• [TASK TO COMPLETE] Carry on the passage about saline groundwater along the coast of eastern China, starting right after its final sentence.

FIGURE 1. Saline groundwater and three marine transgressions in coast of eastern China (Modified from Xue, 2009; Hou et al., 2021).

The North China depression belongs to the China-North Korea Paraplatform, while the Lower Yangtze depression falls within the Yangtze Paraplatform, as determined by their geological structures. The secondary depressions and uplifts are predominantly oriented in the NE direction. Since the Cenozoic period, these structures have been in a decline stage, while the surrounding mountains ranges have experienced relatively upward movement (Li, 1986). Due to extensive sedimentation, all uplifts and depressions have been buried by thick layers of sedimentary formations. In particular, the Quaternary strata are characterized by a thickness of 500–600 m. The major coastal rivers in the study area including the Yellow, Huaihe, Haihe and Luanhe rivers.

The sedimentary environment of saline groundwater in the silty coast is complex, and microscopic hydrogeochemical behavior occurs at the interfaces of seawater/saltwater, saltwater/brine, and freshwater/saltwater. Such behavior could lead to changes in the chemical type of groundwater, which in turn affects the intensity of groundwater circulation. The saline groundwater significantly impedes normal industrial and agricultural production. Conversely, the overexploited fresh groundwater has changed the hydrodynamic conditions of local groundwater. This has resulted in saltwater intrusion into freshwater aquifers, causing geological disasters such as groundwater salinization and soil secondary salinization, which seriously threatens the sustainable development of the coastal ecological environment.

2.2 Sedimentary environment

The BSC and YSC have been the sites of deposition of three marine sediment layers since the last glacial period (Qing and Zhao, 1985). These layers are closely linked to changes in global sea level, and correspond to the Cangzhou (Qp₃¹; 110–70 ka B.P.), Xianxian (Qp₃³; 40–25 ka B.P.), and Huanghua (Q_h², 7–2.5 ka B.P.) transgressions. The general distribution and thickness of each sediment layer are provided in Table 1. The largest transgressive event occurred during the middle Holocene, with the boundary extending to the west coast of Yellow Sea (i.e., the northern Jiangsu alluvial plain). Coeval ancient or invasive seawater is stored in these alternating continental–marine facies sedimentary strata. The sedimentary environment along these silty coasts varies greatly due to the combined effects of tectonic activity, sea level rise, topography, and paleoclimate. The sedimentary environment has undergone major changes, especially during the early stages of the regressions. As such, the groundwater consists of multiple types and is stratified.

TABLE 1

TABLE 1. Distribution range and characteristics of transgression stratum in the Yellow Sea and Bohai Sea (modified by Li, 1986).

• [DATA PROVIDED]
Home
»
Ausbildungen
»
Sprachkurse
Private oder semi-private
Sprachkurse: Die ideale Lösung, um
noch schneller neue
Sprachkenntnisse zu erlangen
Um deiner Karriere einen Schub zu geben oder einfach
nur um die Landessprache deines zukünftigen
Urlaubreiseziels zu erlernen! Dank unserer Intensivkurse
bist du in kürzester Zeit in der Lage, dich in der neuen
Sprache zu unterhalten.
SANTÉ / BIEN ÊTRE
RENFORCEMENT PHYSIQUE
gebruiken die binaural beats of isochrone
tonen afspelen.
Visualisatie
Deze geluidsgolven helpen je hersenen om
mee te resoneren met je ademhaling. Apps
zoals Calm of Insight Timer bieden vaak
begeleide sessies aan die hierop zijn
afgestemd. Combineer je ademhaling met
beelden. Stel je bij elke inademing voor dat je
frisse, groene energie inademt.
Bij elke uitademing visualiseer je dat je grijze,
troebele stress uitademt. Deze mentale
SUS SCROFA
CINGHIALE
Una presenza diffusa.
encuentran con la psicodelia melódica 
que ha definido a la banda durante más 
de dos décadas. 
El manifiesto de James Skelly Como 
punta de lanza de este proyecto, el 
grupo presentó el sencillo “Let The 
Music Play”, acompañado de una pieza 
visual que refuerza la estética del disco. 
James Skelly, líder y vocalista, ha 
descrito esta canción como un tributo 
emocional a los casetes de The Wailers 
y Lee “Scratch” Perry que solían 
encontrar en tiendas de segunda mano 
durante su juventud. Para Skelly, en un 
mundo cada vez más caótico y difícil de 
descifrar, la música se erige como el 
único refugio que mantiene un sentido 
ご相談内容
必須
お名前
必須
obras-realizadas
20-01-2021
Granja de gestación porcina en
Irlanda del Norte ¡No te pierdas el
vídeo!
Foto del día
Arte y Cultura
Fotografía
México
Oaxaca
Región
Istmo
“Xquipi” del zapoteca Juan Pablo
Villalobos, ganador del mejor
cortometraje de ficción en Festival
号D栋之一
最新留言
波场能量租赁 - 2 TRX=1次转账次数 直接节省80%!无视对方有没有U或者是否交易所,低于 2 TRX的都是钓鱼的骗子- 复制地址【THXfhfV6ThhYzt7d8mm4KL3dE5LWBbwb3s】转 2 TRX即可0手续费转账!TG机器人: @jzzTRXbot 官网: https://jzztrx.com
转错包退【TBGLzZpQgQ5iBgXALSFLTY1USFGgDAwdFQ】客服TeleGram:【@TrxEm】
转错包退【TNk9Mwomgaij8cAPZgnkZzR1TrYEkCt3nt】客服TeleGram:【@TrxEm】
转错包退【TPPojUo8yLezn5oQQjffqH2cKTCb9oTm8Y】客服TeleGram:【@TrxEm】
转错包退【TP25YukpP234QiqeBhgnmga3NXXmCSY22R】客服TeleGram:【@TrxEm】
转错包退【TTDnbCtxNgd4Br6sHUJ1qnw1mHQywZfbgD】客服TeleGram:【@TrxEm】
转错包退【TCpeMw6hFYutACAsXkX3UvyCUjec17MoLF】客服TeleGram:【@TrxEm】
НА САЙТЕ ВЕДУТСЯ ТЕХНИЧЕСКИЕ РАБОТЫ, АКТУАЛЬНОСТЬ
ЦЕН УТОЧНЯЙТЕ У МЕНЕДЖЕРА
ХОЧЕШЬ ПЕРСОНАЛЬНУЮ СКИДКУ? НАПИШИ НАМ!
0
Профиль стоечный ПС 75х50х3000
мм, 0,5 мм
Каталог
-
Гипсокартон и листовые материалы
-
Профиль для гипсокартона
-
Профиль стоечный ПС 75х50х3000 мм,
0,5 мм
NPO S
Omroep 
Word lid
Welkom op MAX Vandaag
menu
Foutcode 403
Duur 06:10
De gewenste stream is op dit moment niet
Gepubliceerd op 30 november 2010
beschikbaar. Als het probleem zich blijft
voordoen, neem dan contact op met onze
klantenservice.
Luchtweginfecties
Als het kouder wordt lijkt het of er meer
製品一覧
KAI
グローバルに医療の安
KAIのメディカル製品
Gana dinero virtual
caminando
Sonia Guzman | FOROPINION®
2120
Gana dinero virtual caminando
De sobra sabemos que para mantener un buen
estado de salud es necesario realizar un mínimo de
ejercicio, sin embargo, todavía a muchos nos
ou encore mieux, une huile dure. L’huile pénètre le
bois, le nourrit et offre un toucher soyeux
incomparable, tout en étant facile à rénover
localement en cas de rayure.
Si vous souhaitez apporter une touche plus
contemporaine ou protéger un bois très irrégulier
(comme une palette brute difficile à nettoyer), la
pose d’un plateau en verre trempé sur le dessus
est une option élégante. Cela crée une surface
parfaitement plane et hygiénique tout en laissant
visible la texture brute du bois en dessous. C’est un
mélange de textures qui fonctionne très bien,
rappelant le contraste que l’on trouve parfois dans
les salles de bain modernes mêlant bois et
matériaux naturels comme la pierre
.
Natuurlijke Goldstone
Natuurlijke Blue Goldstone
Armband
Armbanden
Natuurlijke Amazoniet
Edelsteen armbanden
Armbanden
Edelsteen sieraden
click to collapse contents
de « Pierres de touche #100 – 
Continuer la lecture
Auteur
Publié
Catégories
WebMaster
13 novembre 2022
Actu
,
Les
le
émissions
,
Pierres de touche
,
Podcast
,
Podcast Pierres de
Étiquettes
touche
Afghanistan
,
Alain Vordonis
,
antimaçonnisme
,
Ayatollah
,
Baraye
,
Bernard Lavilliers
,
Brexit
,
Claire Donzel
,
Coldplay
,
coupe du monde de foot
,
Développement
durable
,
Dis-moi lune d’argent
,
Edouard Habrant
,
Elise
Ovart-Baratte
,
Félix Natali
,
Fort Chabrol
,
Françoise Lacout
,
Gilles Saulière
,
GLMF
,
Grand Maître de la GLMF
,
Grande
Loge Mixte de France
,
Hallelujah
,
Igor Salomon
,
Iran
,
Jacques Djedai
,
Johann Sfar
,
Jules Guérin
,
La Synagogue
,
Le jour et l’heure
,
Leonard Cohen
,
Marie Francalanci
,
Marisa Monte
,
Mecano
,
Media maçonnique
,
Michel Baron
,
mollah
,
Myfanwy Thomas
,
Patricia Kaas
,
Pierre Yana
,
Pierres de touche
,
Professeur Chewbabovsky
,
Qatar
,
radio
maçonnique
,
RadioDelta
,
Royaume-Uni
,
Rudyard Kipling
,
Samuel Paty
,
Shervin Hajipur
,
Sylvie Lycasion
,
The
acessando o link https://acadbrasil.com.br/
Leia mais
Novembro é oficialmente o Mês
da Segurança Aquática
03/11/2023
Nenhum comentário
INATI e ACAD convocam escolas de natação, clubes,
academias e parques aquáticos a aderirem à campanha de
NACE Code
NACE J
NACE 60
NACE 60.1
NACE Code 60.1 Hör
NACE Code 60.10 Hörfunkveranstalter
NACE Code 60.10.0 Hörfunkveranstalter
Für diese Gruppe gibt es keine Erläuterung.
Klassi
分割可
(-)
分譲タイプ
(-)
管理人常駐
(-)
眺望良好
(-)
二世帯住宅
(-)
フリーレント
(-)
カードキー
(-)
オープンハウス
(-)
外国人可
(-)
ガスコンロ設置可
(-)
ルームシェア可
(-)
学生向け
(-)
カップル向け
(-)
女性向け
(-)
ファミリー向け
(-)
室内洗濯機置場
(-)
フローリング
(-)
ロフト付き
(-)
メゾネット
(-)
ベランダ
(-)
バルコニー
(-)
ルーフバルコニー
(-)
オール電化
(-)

• [WRITTEN REPLY]
The distribution of saline groundwater along the eastern coast of China is mainly controlled by the topography. Groundwater flow onto alluvial fans at mountain fronts penetrates into the relatively low alluvial plain and finally flows into the river delta. The northern saltwater area is mainly the Luxi Plain, and the southern saltwater area is the low hilly area from southwest Shandong Province to the Yangtze River, which is mainly the alluvial plain in northern Jiangsu Province. Although saltwater in northern Jiangsu Province is not connected with that in the northern China, there is exchange of saline groundwater between the saltwater in northern Jiangsu Province and that in northern China due to the effects of former Yellow River and geological structure.

In Cangzhou in Hebei Province, a saltwater layer along the Binhai–South Canal is sourced from the Holocene to lower Pleistocene strata, and the salt water to the west of the South Canal–Ziya River occurs only in the Holocene and Upper Pleistocene strata. The depth of the saltwater layer ranges from 20 to 280 m. Based on the burial conditions and hydraulic properties, the groundwater is typically divided into shallow and deep saline groundwaters. The shallow groundwater is <60 m deep and mostly Holocene saltwater. The deep groundwater is >60 m deep and mostly late middle Pleistocene saltwater (Li, 1986). From the land to ocean, the groundwater exhibits obvious zonation: HCO₃–Ca·Mg → HCO₃–Ca·Na → HCO₃·Cl–Na·Ca → Cl·SO₄–Na → Cl–Na. The shallow groundwater beneath the alluvial plain in northern Jiangsu Province is mainly saltwater. The deeply confined aquifer was mainly recharged by precipitation during the late Pleistocene cold periods, and the shallow groundwater was mainly recharged by precipitation during the Holocene warm period. The salinity is mainly derived from ancient residual seawater that has undergone strong evaporation.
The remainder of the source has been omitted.